[Records excerpted from a collection]
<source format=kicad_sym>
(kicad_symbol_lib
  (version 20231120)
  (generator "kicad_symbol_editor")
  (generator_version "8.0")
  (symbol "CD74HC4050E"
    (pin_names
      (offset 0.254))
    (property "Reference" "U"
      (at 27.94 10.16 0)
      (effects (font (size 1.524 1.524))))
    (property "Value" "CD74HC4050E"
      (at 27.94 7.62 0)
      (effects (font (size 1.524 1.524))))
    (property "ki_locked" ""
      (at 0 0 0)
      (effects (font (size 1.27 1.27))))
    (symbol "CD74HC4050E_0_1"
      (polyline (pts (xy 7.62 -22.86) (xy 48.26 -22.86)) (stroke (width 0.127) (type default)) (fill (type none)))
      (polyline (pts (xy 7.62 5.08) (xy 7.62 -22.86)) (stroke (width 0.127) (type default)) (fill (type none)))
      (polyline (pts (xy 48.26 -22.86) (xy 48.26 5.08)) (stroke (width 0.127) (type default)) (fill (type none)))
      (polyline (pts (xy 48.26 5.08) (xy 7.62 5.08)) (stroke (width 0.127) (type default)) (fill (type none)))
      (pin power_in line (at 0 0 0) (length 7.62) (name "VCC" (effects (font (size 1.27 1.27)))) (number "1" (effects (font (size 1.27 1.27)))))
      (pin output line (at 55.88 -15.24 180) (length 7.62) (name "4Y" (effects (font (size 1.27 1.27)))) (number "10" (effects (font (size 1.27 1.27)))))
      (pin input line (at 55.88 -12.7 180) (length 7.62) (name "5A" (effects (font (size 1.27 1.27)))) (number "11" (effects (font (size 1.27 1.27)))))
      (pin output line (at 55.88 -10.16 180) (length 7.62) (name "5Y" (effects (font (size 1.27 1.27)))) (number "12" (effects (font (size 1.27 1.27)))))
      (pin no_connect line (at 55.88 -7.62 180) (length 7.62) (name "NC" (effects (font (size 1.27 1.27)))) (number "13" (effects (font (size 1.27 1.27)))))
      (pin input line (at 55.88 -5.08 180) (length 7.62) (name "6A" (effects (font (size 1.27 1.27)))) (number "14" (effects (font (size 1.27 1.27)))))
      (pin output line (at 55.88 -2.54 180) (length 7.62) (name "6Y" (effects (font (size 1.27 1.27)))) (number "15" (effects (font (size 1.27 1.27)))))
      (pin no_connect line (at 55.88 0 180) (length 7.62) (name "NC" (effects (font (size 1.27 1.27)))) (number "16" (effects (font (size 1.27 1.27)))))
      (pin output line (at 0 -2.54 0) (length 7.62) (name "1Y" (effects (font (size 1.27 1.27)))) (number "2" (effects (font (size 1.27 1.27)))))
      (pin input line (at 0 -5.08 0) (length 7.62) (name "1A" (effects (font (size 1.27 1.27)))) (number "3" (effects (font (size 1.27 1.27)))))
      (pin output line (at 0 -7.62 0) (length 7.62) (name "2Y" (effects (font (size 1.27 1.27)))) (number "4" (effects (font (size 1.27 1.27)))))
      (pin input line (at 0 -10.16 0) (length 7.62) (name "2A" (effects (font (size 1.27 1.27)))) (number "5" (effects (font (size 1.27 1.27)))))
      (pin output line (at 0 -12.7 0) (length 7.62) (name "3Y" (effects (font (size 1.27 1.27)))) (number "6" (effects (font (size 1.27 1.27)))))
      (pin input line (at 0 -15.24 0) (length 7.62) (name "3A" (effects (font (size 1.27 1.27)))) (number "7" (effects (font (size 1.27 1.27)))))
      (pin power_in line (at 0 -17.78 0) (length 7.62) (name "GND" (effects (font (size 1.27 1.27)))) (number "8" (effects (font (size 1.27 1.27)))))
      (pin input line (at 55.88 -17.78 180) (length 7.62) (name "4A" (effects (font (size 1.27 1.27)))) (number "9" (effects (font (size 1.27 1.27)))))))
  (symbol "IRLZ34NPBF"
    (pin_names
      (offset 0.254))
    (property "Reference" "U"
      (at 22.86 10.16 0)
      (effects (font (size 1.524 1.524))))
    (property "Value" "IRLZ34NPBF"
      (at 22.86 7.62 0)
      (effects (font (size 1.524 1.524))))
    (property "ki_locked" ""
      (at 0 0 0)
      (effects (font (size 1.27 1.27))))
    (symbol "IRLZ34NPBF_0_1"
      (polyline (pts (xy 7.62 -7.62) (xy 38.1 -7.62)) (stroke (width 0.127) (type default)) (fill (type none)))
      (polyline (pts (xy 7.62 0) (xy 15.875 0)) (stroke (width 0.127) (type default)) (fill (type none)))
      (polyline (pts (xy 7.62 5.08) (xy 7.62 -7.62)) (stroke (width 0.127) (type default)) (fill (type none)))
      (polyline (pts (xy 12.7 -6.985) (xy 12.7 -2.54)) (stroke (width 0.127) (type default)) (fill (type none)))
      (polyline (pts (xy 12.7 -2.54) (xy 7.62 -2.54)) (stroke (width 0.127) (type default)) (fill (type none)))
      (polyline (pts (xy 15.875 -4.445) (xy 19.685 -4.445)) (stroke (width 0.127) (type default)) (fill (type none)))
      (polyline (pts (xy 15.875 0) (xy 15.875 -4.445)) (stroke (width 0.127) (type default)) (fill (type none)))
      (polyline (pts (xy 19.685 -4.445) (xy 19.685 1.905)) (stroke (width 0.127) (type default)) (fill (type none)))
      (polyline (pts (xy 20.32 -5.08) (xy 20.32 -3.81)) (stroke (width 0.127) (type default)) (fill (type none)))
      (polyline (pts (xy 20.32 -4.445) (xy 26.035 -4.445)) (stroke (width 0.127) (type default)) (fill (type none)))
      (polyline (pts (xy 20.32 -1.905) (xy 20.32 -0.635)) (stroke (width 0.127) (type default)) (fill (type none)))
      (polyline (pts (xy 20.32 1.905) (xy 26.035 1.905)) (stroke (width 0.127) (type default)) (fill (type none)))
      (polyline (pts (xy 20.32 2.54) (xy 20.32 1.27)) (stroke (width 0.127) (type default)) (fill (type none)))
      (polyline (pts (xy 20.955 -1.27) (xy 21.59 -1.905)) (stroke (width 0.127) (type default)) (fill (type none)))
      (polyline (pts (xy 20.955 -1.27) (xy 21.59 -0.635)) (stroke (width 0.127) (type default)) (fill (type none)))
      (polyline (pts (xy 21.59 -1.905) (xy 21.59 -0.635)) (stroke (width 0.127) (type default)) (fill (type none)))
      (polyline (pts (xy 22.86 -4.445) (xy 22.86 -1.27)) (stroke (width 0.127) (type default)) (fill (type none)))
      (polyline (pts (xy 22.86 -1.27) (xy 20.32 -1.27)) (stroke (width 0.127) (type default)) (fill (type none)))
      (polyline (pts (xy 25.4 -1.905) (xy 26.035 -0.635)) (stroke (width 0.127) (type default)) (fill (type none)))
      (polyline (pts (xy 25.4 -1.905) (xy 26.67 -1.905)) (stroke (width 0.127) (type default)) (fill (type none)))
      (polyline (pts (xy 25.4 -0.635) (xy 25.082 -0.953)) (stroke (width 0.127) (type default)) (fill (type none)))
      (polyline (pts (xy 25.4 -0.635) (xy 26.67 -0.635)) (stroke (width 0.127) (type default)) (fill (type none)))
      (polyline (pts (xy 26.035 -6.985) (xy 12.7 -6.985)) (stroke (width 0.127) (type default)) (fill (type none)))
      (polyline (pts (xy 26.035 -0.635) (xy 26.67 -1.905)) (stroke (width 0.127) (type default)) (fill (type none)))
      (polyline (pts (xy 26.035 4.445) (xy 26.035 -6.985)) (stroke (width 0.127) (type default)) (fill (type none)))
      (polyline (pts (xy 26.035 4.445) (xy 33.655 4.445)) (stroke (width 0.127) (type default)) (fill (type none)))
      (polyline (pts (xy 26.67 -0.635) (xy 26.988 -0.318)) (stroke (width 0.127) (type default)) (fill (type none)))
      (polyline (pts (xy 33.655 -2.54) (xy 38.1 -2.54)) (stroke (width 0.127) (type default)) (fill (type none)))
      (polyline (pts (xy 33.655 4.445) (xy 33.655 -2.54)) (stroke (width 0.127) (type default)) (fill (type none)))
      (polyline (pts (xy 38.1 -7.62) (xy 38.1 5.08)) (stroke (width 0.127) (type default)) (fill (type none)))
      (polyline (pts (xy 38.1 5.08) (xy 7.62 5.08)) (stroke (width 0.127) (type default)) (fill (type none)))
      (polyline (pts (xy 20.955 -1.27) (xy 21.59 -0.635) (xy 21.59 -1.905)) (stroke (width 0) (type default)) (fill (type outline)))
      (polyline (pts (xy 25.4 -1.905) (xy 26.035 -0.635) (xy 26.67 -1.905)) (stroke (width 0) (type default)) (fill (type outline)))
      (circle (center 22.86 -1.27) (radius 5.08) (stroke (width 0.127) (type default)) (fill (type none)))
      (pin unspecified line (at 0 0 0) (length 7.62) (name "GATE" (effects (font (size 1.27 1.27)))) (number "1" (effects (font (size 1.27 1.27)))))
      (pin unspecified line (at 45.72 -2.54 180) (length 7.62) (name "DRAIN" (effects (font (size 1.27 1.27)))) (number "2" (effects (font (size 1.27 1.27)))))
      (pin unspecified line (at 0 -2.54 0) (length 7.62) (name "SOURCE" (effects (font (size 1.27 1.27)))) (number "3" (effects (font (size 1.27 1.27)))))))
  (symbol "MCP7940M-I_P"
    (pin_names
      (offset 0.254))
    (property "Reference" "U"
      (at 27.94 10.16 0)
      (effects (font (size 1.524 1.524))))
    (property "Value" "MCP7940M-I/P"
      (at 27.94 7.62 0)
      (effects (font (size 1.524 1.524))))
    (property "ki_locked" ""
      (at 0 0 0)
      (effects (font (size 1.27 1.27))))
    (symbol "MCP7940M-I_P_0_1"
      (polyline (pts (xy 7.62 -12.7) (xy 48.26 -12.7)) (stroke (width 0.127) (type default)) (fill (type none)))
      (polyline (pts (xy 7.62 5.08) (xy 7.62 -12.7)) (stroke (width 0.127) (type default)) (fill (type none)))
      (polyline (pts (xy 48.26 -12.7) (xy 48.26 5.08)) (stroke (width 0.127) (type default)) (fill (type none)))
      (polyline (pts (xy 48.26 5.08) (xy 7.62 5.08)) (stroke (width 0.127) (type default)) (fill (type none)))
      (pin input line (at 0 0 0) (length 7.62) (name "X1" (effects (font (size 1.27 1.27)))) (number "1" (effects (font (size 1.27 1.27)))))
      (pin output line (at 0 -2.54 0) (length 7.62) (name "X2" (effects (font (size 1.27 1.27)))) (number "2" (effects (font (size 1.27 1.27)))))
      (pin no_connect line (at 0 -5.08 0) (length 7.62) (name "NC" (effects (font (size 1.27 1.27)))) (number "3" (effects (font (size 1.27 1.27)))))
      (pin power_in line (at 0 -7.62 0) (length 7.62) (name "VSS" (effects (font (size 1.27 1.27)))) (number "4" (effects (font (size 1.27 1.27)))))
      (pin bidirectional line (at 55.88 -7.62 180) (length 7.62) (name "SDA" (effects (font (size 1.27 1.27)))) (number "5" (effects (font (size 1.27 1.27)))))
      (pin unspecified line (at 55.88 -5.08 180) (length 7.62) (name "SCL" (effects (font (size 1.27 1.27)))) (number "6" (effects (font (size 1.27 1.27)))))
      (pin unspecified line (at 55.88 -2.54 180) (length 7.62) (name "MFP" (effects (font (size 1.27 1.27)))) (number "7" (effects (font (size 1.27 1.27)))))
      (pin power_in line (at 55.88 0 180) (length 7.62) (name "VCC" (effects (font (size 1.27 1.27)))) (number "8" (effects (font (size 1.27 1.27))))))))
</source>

### What is being asked
Your answer must be the lines above from the one containing "(polyline (pts (xy 20.32 1.905)" to the one containing "(polyline (pts (xy 20.32 2.54)", both included, restated word for word.

### Finished exercise
      (polyline (pts (xy 20.32 1.905) (xy 26.035 1.905)) (stroke (width 0.127) (type default)) (fill (type none)))
      (polyline (pts (xy 20.32 2.54) (xy 20.32 1.27)) (stroke (width 0.127) (type default)) (fill (type none)))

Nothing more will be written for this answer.